Member of the Broward County School Board, Seat 4
- Incumbent
- Assumed office November 24, 2018
- Preceded by: Abby Freedman

Personal details
- Born: Lori Robinovitz February 11, 1975 (age 51) Hillsborough Township, New Jersey, U.S.
- Party: Democratic (2018-present)
- Other political affiliations: Republican (until 2018)
- Spouse: Ilan Alhadeff
- Children: 3, including Alyssa Alhadeff
- Education: The College of New Jersey (B.S.) Gratz College (M.A.)

= Lori Alhadeff =

American activist (born 1975)

Lori Alhadeff (née Robinovitz; born February 11, 1975) is an American activist, member of the Broward County School Board, and founder of school-safety organization Make Our Schools Safe. Her 14-year-old daughter, Alyssa Alhadeff, was murdered in the Parkland high school shooting on February 14, 2018. Alhadeff gained national attention after making an appearance the day after the shooting on CNN, pleading President Trump to increase school security and calls for gun control.

== Education ==
Lori Robinovitz grew up in Hillsborough Township, New Jersey, where she attended Hillsborough High School and played on the school's soccer team. She earned a Bachelor of Science in health and physical education from The College of New Jersey. She completed a Master of Arts in education at Gratz College. She is certified in the states of New Jersey and New York in health and physical education.

== Career ==
Alhadeff worked for the Union Township School District over the course of four years. She was a volleyball, cheerleading, and softball coach. Alhadeff worked for a year as a health and physical education teacher at the Windward School where she also coached cheerleading. A former soccer player, Alhadeff coached the sport for years.

== Activism ==
On February 14, 2018, Alhadeff's daughter Alyssa was killed in the Parkland high school shooting. Alhadeff and her husband attended a memorial for the victims at Pine Trails Park the following day, where she appeared on CNN, pleading President Donald Trump demanding action to increase gun control and improve school safety.

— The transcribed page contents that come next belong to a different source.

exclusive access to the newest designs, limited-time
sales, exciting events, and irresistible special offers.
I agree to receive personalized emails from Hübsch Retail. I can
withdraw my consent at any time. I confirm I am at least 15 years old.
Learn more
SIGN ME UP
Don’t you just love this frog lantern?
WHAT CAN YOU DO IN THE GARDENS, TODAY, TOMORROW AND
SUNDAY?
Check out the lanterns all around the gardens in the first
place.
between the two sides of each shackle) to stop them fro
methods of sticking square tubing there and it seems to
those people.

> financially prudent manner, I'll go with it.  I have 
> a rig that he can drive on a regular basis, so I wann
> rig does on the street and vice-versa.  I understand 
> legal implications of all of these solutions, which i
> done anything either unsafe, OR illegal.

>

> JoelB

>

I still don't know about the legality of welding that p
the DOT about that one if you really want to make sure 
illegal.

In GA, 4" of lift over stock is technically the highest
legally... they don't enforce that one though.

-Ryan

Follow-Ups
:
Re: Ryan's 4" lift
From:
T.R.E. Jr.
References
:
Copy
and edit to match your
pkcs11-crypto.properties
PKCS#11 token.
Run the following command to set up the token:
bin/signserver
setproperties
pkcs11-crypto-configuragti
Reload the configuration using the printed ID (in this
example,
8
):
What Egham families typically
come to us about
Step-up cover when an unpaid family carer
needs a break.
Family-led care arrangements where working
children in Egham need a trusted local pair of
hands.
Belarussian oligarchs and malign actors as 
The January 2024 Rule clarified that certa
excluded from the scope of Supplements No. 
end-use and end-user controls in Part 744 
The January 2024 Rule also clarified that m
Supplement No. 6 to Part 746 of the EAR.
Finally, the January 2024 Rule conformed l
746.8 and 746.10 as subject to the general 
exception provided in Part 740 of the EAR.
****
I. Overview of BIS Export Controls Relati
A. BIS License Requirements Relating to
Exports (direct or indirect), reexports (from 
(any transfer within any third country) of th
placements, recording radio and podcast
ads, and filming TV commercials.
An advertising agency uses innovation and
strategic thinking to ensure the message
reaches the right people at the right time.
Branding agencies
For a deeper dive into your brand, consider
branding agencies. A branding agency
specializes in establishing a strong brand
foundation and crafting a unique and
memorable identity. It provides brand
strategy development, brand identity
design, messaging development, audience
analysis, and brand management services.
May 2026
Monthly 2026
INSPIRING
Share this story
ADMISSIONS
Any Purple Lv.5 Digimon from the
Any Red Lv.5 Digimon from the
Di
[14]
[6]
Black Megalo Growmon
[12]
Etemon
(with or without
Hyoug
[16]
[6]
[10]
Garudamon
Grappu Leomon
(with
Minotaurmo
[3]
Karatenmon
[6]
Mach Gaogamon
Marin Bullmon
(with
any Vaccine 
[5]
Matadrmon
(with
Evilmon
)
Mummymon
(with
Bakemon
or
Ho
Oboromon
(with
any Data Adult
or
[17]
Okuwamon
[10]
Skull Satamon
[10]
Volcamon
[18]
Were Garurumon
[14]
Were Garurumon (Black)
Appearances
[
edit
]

Alhadeff founded a nonprofit organization, Make Our Schools Safe, which is aimed at providing safety features tailored to the specific needs of schools. These features include metal detectors, bullet-resistant glass and enhanced fencing and gates.

In March, she traveled to Tallahassee to work alongside other victim's families to pass the Florida Senate Bill 7026. She attended the March for Our Lives rally in Washington, D.C.

In April 2018, Alhadeff announced her candidacy alongside Ryan Petty for the Broward County School Board. On August 28, 2018, Alhadeff was elected to the District 4 seat with 65% of the vote.

On February 2, 2019, New Jersey Governor Phil Murphy signed A764, also known as "Alyssa's Law", requiring all New Jersey public schools to install silent panic alarms that will alert law enforcement during emergencies such as an active shooter, or to employ an alternative emergency mechanism approved by the Department of Education.

Alhadeff was re-elected to the District 4 seat in 2022, during a period of significant turbulence on the board, which saw four of its members suspended by Governor Ron DeSantis following recommendations by a grand jury convened in the wake of the Parkland shooting. She subsequently served as chair of the Broward County Public Schools board from 2022 to 2024.

== Personal life ==
Alhadeff is a fundraising volunteer for the Parkland Soccer Club. She is Jewish.